● **WHAT THE EXERCISE ASKS**: Write out exactly the lines from the line that contains "UPSAkku.hu Battery" through the final line of the listing below, and no others.

● **MATERIALS PROVIDED**:
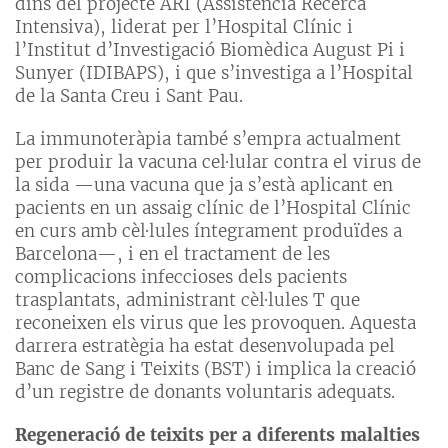
dins del projecte ARI (Assistència Recerca
Intensiva), liderat per l’Hospital Clínic i
l’Institut d’Investigació Biomèdica August Pi i
Sunyer (IDIBAPS), i que s’investiga a l’Hospital
de la Santa Creu i Sant Pau.
La immunoteràpia també s’empra actualment
per produir la vacuna cel·lular contra el virus de
la sida —una vacuna que ja s’està aplicant en
pacients en un assaig clínic de l’Hospital Clínic
en curs amb cèl·lules íntegrament produïdes a
Barcelona—, i en el tractament de les
complicacions infeccioses dels pacients
trasplantats, administrant cèl·lules T que
reconeixen els virus que les provoquen. Aquesta
darrera estratègia ha estat desenvolupada pel
Banc de Sang i Teixits (BST) i implica la creació
d’un registre de donants voluntaris adequats.
Regeneració de teixits per a diferents malalties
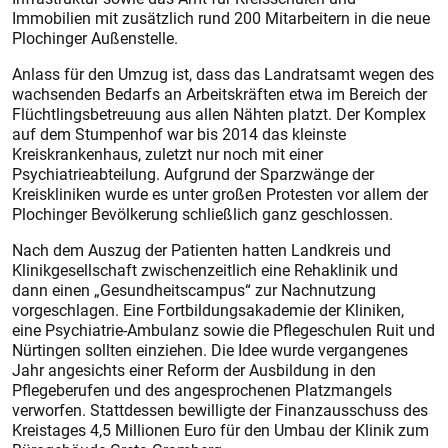
Immobilien mit zusätzlich rund 200 Mitarbeitern in die neue
Plochinger Außenstelle.
Anlass für den Umzug ist, dass das Landratsamt wegen des
wachsenden Bedarfs an Arbeitskräften etwa im Bereich der
Flüchtlingsbetreuung aus allen Nähten platzt. Der Komplex
auf dem Stumpenhof war bis 2014 das kleinste
Kreiskrankenhaus, zuletzt nur noch mit einer
Psychiatrieabteilung. Aufgrund der Sparzwänge der
Kreiskliniken wurde es unter großen Protesten vor allem der
Plochinger Bevölkerung schließlich ganz geschlossen.
Nach dem Auszug der Patienten hatten Landkreis und
Klinikgesellschaft zwischenzeitlich eine Rehaklinik und
dann einen „Gesundheitscampus“ zur Nachnutzung
vorgeschlagen. Eine Fortbildungsakademie der Kliniken,
eine Psychiatrie-Ambulanz sowie die Pflegeschulen Ruit und
Nürtingen sollten einziehen. Die Idee wurde vergangenes
Jahr angesichts einer Reform der Ausbildung in den
Pflegeberufen und des angesprochenen Platzmangels
verworfen. Stattdessen bewilligte der Finanzausschuss des
Kreistages 4,5 Millionen Euro für den Umbau der Klinik zum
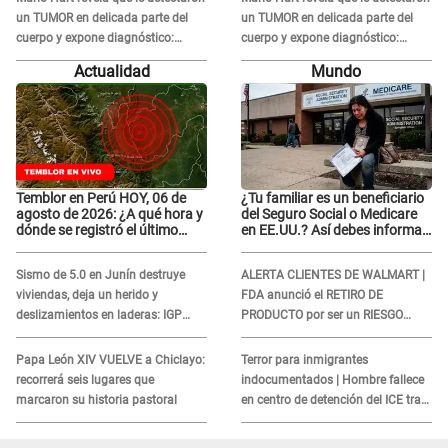
un TUMOR en delicada parte del
un TUMOR en delicada parte del
cuerpo y expone diagnóstico:
cuerpo y expone diagnóstico:
"Dolores muy fuertes..."
"Dolores muy fuertes..."
Actualidad
Mundo
Temblor en Perú HOY, 06 de
¿Tu familiar es un beneficiario
agosto de 2026: ¿A qué hora y
del Seguro Social o Medicare
dónde se registró el último
en EE.UU.? Así debes informar
sismo, según IGP?
sobre su muerte para EVITAR
COBROS
Sismo de 5.0 en Junín destruye
ALERTA CLIENTES DE WALMART |
viviendas, deja un herido y
FDA anunció el RETIRO DE
deslizamientos en laderas: IGP
PRODUCTO por ser un RIESGO
alerta sobre posibles réplicas
MORTAL para consumidores: ¿Cuál
es?
Papa León XIV VUELVE a Chiclayo:
Terror para inmigrantes
recorrerá seis lugares que
indocumentados | Hombre fallece
marcaron su historia pastoral
en centro de detención del ICE tras
sufrir una "emergencia médica"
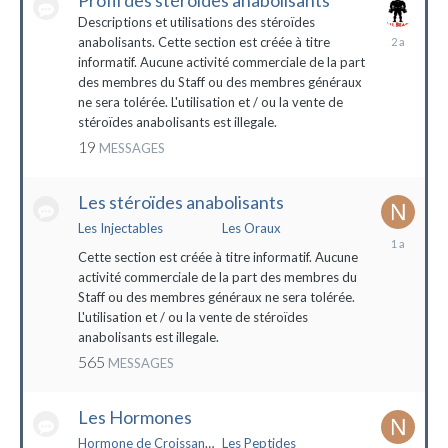
Profil des stéroïdes anabolisants
Descriptions et utilisations des stéroïdes
26
anabolisants. Cette section est créée à titre
février
informatif. Aucune activité commerciale de la part
2022
des membres du Staff ou des membres généraux
ne sera tolérée. L'utilisation et / ou la vente de
stéroïdes anabolisants est illegale.
19
MESSAGES
Les stéroïdes anabolisants
Les Injectables
Les Oraux
7
mai
Cette section est créée à titre informatif. Aucune
2023
activité commerciale de la part des membres du
Staff ou des membres généraux ne sera tolérée.
L'utilisation et / ou la vente de stéroïdes
anabolisants est illegale.
565
MESSAGES
Les Hormones
Hormone de Croissance (HGH)
Les Peptides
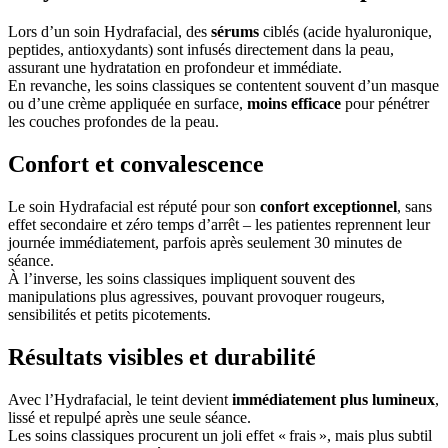
Lors d’un soin Hydrafacial, des
sérums
ciblés (acide hyaluronique,
peptides, antioxydants) sont infusés directement dans la peau,
assurant une hydratation en profondeur et immédiate.
En revanche, les soins classiques se contentent souvent d’un masque
ou d’une crème appliquée en surface,
moins efficace
pour pénétrer
les couches profondes de la peau.
Confort et convalescence
Le soin Hydrafacial est réputé pour son
confort exceptionnel
, sans
effet secondaire et zéro temps d’arrêt – les patientes reprennent leur
journée immédiatement, parfois après seulement 30 minutes de
séance.
À l’inverse, les soins classiques impliquent souvent des
manipulations plus agressives, pouvant provoquer rougeurs,
sensibilités et petits picotements.
Résultats visibles et durabilité
Avec l’Hydrafacial, le teint devient
immédiatement plus lumineux
,
lissé et repulpé après une seule séance.
Les soins classiques procurent un joli effet « frais », mais plus subtil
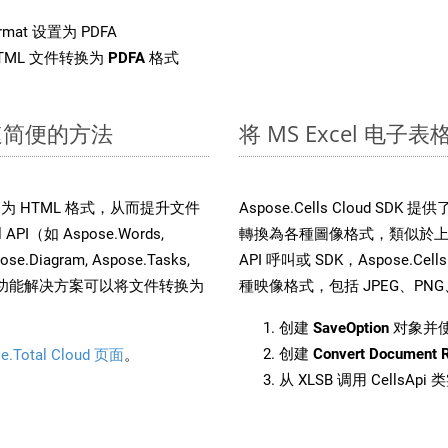
rmat 设置为 PDFA
TML 文件转换为
PDFA
格式
快速简便的方法
将 MS Excel 电子
文件转换为 HTML 格式，从而提升文件
Aspose.Cells Cloud S
I（如 Aspose.Words,
轉換為各種圖像格式，類似於上面為
pose.Diagram, Aspose.Tasks,
API 呼叫或 SDK，Aspose.Cel
。这种多功能解决方案可以将文件转换为
種映像格式，包括 JPEG、PNG、B
创建
SaveOption
对象并
创建
Convert Document 
e.Total Cloud 页面
。
从 XLSB 调用 CellsAp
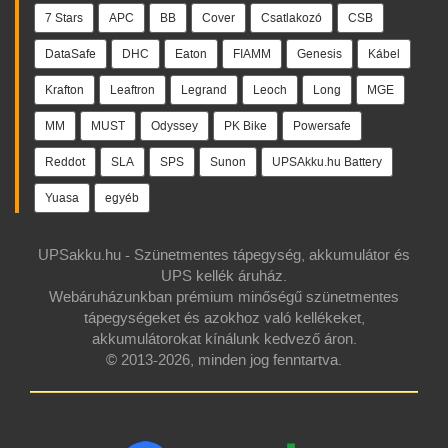
7 Stars
APC
BB
Cover
Csatlakozó
CSB
DataSafe
DHC
Eaton
FIAMM
Genesis
Kábel
Krafton
Leaftron
Legrand
Leoch
Long
MGE
MM
MUST
Odyssey
PK Bike
Powersafe
Reddot
SLA
SPS
Sunon
UPSAkku.hu Battery
Yuasa
egyéb
UPSakku.hu - Szünetmentes tápegység, akkumulátor és
UPS kellék áruház.
Webáruházunkban prémium minőségű szünetmentes
tápegységeket és azokhoz való kellékeket,
akkumulátorokat kínálunk kedvező áron.
© 2013-2026, minden jog fenntartva.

● **WRITTEN REPLY**:
UPSAkku.hu Battery
Yuasa
egyéb
UPSakku.hu - Szünetmentes tápegység, akkumulátor és
UPS kellék áruház.
Webáruházunkban prémium minőségű szünetmentes
tápegységeket és azokhoz való kellékeket,
akkumulátorokat kínálunk kedvező áron.
© 2013-2026, minden jog fenntartva.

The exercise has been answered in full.